=== Data for this exercise ===

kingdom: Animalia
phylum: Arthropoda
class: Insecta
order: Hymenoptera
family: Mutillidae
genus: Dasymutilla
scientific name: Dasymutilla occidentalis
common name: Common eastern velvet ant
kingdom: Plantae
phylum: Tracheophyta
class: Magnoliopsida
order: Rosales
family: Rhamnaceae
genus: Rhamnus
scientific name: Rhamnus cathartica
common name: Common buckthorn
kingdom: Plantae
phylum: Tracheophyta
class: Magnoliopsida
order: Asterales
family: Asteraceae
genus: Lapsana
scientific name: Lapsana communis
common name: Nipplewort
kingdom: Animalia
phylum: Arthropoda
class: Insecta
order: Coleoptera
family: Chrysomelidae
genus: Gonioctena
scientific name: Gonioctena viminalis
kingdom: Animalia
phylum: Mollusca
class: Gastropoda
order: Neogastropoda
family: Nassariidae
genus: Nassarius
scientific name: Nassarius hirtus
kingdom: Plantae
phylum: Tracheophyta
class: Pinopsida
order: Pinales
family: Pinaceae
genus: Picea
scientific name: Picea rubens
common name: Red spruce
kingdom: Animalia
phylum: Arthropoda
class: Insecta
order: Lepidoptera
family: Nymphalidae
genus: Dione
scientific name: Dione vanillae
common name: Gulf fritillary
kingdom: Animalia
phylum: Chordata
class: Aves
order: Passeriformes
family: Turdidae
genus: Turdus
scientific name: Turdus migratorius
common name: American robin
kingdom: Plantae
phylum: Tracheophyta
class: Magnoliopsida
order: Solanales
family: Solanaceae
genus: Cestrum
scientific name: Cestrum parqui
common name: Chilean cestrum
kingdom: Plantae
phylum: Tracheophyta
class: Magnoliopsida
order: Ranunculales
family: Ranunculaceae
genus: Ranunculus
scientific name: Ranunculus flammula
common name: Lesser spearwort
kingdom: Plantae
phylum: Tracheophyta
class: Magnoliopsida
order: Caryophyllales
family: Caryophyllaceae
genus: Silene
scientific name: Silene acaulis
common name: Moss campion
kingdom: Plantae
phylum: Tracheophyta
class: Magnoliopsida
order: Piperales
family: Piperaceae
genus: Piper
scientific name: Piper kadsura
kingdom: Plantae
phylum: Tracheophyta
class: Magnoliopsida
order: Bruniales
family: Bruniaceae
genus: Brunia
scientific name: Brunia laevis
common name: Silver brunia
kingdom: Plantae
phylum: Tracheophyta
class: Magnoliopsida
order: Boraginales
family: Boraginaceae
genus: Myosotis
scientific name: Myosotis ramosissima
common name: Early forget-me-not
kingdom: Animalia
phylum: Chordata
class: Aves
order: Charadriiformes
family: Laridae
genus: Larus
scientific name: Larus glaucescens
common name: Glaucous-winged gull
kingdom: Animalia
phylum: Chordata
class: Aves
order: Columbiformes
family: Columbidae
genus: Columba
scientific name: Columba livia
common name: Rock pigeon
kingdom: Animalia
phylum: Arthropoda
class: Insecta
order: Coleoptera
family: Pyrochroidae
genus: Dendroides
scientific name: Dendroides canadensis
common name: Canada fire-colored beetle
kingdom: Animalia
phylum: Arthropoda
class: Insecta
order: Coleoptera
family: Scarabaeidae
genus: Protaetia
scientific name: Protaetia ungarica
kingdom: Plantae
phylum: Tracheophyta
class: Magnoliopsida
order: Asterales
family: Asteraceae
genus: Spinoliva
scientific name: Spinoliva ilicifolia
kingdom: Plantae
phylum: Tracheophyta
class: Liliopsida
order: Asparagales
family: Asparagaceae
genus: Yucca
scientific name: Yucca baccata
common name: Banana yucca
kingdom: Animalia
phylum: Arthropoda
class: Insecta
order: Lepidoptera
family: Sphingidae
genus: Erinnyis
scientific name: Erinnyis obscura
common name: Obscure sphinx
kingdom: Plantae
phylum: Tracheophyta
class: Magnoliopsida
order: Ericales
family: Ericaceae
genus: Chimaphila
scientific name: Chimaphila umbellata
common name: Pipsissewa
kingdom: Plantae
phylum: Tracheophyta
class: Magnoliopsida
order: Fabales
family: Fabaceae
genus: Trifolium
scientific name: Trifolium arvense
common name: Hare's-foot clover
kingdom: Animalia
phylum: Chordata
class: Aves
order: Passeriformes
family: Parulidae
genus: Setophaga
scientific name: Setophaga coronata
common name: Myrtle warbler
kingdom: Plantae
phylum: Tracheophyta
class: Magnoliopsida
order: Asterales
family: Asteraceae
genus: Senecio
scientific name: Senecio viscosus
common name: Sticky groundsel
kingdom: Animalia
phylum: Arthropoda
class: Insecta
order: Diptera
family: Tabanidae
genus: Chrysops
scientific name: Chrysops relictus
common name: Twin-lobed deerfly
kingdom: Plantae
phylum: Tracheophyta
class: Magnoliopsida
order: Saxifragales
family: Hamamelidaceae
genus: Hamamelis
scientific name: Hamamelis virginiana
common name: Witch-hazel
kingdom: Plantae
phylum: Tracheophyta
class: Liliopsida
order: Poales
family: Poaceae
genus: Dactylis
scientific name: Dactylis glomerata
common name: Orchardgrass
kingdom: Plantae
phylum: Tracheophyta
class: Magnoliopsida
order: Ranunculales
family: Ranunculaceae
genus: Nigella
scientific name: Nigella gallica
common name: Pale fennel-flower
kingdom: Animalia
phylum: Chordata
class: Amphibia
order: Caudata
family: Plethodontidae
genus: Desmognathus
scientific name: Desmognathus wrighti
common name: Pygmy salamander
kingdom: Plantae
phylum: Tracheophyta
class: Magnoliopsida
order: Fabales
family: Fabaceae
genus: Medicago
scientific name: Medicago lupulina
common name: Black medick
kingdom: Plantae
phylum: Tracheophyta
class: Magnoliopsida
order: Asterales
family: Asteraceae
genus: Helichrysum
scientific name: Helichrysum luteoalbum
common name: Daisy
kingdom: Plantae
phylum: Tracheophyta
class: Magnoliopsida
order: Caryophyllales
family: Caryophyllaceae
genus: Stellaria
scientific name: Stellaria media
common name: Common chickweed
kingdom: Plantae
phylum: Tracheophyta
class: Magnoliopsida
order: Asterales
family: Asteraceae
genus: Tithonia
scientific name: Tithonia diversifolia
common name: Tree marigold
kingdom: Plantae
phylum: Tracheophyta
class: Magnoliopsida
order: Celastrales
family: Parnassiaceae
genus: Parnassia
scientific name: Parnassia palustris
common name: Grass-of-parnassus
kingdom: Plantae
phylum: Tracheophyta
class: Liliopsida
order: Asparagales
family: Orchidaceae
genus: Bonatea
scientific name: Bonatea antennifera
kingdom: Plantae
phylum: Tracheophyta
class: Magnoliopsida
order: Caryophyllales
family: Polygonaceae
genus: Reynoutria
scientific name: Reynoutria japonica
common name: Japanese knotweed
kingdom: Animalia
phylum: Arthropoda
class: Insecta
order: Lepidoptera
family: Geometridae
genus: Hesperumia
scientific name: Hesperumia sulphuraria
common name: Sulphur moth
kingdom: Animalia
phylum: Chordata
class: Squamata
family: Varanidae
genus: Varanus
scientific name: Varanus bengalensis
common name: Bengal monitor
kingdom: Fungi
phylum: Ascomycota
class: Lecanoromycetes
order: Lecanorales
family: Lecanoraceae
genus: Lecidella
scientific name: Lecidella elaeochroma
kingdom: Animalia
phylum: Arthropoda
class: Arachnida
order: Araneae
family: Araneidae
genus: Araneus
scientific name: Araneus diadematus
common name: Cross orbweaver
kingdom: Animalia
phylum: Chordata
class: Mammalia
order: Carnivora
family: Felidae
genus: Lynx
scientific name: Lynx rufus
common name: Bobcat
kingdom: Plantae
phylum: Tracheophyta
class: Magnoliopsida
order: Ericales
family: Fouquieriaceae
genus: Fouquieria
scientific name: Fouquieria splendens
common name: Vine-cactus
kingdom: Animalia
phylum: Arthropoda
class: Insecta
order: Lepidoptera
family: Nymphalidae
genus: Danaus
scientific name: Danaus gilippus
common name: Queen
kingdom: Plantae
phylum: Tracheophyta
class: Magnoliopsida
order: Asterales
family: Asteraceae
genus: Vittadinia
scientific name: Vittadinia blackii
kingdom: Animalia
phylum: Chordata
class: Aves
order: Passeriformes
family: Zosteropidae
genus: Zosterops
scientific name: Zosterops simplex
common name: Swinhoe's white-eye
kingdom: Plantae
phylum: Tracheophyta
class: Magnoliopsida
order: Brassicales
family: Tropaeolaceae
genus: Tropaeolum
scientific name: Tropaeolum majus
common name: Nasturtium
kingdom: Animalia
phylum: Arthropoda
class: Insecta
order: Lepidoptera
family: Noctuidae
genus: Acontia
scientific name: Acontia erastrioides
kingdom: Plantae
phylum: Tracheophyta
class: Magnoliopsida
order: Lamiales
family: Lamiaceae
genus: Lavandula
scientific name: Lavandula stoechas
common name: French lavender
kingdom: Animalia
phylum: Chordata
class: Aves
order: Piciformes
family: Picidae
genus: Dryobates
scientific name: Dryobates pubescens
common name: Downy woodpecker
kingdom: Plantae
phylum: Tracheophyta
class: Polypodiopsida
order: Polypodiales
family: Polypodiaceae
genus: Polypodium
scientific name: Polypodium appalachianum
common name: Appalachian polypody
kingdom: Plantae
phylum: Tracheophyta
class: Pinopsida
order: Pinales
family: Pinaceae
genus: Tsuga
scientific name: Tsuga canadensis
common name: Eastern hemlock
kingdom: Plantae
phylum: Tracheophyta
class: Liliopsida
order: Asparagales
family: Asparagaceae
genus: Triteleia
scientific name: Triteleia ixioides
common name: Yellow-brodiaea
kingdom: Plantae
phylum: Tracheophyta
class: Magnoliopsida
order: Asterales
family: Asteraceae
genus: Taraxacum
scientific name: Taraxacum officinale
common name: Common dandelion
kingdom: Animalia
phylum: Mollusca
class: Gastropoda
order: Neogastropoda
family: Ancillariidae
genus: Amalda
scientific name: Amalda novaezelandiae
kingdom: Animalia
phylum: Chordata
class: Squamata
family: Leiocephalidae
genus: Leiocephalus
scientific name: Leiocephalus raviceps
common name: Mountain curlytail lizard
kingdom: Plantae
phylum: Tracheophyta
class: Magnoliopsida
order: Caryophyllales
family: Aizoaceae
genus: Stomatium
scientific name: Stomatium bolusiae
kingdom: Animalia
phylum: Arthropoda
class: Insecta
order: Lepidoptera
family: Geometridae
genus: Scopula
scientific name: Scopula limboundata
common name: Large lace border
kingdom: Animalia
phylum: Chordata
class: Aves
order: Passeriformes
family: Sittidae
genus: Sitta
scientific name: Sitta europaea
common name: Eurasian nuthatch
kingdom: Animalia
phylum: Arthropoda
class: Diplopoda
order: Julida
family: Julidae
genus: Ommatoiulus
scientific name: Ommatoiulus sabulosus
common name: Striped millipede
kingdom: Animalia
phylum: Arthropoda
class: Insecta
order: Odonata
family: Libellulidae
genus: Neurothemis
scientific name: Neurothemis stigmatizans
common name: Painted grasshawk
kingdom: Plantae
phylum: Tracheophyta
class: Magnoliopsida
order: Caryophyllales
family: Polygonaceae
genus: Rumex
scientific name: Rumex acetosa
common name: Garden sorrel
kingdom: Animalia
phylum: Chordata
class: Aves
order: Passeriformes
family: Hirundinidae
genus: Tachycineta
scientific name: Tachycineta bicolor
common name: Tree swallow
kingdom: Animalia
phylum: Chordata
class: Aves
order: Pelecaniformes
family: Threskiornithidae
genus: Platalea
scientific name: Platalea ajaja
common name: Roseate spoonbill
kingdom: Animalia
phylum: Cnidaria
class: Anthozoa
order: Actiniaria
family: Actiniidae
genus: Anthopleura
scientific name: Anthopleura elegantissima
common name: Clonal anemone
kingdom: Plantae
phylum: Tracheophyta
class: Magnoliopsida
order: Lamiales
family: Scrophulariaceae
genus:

===

= What the task asks =
Please give the lines from the one containing "genus: Neurothemis" through the one containing "phylum: Cnidaria", both included, as a Markdown table. Use a column No. for the row number and a column Line for the line itself, and leave out any blank lines.

= In response =
| No. | Line |
|---|---|
| 1 | genus: Neurothemis |
| 2 | scientific name: Neurothemis stigmatizans |
| 3 | common name: Painted grasshawk |
| 4 | kingdom: Plantae |
| 5 | phylum: Tracheophyta |
| 6 | class: Magnoliopsida |
| 7 | order: Caryophyllales |
| 8 | family: Polygonaceae |
| 9 | genus: Rumex |
| 10 | scientific name: Rumex acetosa |
| 11 | common name: Garden sorrel |
| 12 | kingdom: Animalia |
| 13 | phylum: Chordata |
| 14 | class: Aves |
| 15 | order: Passeriformes |
| 16 | family: Hirundinidae |
| 17 | genus: Tachycineta |
| 18 | scientific name: Tachycineta bicolor |
| 19 | common name: Tree swallow |
| 20 | kingdom: Animalia |
| 21 | phylum: Chordata |
| 22 | class: Aves |
| 23 | order: Pelecaniformes |
| 24 | family: Threskiornithidae |
| 25 | genus: Platalea |
| 26 | scientific name: Platalea ajaja |
| 27 | common name: Roseate spoonbill |
| 28 | kingdom: Animalia |
| 29 | phylum: Cnidaria |